What is the longest-running music festival in history?

When we think of music festivals, we tend to place them into two distinct categories. First, there are the historic events—like Woodstock—that defined an era and live on through rose-tinted nostalgia. Then, there are the modern events, the festivals we flock to each summer. But one festival stands apart, bridging both worlds as the longest-running music festival in history.

Undeniably, festivals look very different now. To survive, they generally have to be backed by brands, filling festival fields with big advertising marquees to fun the expensive process of putting on an event like that, booking acts and keeping up with the marketing rigmarole that festival season now involves. 

Looking back at footage of events like Woodstock or Monterey Pop Festival, that’s part of the reason why these events have become so romanticised. They feel like beacons of the ‘good old days’ when music was independent and hearing it live was often free. We think of festivals from this era as community happenings where music fans and artists alike came together to allow these moments to happen, helping each other out to make it work and take care of one another.

They’re remembered through beautiful images like the couple hugging in the Woodstock crowd of people dancing and having a good time before mobile phones made crowds a digital tea. Not just that, inflation has made tickets eye-wateringly expensive, and modern standards of health and safety even mean that each and every detail of a public gathering has to be meticulously planned and run by some kind of organisational body to meet their standards.

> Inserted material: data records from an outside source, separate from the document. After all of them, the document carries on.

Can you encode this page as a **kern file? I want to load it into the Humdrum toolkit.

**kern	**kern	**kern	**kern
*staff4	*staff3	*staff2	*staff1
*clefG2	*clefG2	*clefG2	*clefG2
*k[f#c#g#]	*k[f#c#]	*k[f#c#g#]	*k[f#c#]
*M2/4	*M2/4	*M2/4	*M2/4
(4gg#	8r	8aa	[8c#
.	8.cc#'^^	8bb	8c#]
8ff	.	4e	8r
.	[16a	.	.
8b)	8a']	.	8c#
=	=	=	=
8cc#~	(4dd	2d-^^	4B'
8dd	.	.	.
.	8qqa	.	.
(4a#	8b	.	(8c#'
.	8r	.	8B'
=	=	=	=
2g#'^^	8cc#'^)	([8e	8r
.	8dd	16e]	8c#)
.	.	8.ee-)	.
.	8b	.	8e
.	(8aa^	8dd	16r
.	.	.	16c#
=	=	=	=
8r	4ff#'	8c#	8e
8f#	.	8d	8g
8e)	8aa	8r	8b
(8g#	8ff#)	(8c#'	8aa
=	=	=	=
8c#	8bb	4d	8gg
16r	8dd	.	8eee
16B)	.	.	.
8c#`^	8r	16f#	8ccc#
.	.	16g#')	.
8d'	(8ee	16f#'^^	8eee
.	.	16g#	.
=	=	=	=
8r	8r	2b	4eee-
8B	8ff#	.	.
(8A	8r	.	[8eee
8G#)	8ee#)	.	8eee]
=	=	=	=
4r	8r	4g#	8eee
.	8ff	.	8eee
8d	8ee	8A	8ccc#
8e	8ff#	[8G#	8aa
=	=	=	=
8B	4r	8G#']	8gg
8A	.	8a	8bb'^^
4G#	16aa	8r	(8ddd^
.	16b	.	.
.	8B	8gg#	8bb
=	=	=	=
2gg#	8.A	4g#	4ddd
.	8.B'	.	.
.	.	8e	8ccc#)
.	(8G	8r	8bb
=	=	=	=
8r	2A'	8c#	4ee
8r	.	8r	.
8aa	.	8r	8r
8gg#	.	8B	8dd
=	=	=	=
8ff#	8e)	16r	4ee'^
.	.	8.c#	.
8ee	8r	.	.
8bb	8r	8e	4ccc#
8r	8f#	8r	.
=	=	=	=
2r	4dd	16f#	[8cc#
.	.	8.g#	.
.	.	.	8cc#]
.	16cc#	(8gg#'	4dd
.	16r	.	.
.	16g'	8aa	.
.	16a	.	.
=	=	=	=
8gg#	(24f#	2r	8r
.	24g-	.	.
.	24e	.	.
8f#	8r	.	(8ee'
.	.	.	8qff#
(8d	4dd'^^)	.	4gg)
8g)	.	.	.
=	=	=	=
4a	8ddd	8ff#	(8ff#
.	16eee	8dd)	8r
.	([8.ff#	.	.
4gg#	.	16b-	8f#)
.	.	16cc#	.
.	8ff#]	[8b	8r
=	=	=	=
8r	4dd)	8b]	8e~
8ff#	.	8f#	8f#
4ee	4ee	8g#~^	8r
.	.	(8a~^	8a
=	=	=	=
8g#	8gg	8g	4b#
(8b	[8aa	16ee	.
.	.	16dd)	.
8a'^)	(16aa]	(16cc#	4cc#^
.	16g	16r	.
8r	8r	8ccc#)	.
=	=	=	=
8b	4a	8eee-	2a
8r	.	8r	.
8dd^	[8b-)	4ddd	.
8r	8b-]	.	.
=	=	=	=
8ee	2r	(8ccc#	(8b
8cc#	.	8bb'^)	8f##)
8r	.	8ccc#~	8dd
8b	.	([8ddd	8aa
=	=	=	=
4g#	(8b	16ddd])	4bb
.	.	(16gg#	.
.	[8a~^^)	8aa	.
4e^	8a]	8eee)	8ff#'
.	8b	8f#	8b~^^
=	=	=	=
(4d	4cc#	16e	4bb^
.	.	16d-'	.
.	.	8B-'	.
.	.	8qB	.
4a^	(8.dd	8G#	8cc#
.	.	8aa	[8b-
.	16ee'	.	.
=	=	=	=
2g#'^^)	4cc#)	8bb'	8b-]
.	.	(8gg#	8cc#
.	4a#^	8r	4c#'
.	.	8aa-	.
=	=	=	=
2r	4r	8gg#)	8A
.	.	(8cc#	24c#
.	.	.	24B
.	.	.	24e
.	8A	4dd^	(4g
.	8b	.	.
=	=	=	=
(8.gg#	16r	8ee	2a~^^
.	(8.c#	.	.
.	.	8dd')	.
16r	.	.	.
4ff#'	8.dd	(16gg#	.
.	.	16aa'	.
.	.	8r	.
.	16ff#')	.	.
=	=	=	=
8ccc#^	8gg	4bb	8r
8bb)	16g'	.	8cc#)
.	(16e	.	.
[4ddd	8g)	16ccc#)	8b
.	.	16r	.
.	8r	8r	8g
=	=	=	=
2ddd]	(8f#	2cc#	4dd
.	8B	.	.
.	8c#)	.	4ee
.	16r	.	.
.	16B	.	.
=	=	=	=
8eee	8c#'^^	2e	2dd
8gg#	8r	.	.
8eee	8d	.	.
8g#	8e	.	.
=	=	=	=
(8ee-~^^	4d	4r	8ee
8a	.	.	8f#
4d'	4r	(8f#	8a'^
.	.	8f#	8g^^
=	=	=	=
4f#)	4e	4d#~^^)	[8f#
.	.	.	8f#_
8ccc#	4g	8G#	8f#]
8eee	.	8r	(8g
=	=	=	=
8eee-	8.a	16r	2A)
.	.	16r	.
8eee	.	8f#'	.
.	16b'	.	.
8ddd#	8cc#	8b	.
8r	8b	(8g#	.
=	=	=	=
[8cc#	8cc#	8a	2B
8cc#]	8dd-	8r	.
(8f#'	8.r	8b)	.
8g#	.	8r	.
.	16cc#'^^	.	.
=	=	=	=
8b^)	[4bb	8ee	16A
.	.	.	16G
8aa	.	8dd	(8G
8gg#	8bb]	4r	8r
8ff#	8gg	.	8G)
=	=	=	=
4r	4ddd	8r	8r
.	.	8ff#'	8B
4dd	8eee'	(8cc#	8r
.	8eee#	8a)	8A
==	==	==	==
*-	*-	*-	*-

The festivals we go to now feel a far cry from those old ones, but music fans have ever since looked back on them with rose-tinted glasses on, yearning to have been born a few decades earlier to be able to take part in a historical moment or be part of a historical crowd.

But for ticket holders to one particular festival, which is still held annually each summer, that can still come true. As one of the only festivals that has endured from those days through to today, it’s now the longest-running music festival out there, and each year, those in the audience are taking part in its long and still-evolving history.

What is the longest-running music festival?

The answer is Pinkpop, a festival held in Landgraaf, in the Netherlands, each year on Pentecost weekend. That means that the date changes year on year as it takes place on the weekend that comes 50 days after Easter. So, each year, it’ll be sometime between May and June, but it has happened every year since the 1970s.

The festival first began in 1970, one year before Glastonbury, which wouldn’t qualify either way as it isn’t held every year. By now, more than 2million people have attended the festival, which has evolved and grown each time around.

In the 55 years it has been running, artists like Fleetwood Mac, Happy Mondays, The Stooges, Bruce Springsteen, Lou Reed, Oasis, Paul McCartney, The Jam, The Rolling Stones, and hundreds more have graced their stage. Enduring through eras of music, from the rock and roll of the 1970s through the various sounds and chapters in music history, they’ve witnessed new legends emerge and rise on their stages.

Still running today, it’s a triumph and a true beacon of the enduring power of live music and people’s hunger for summer fun.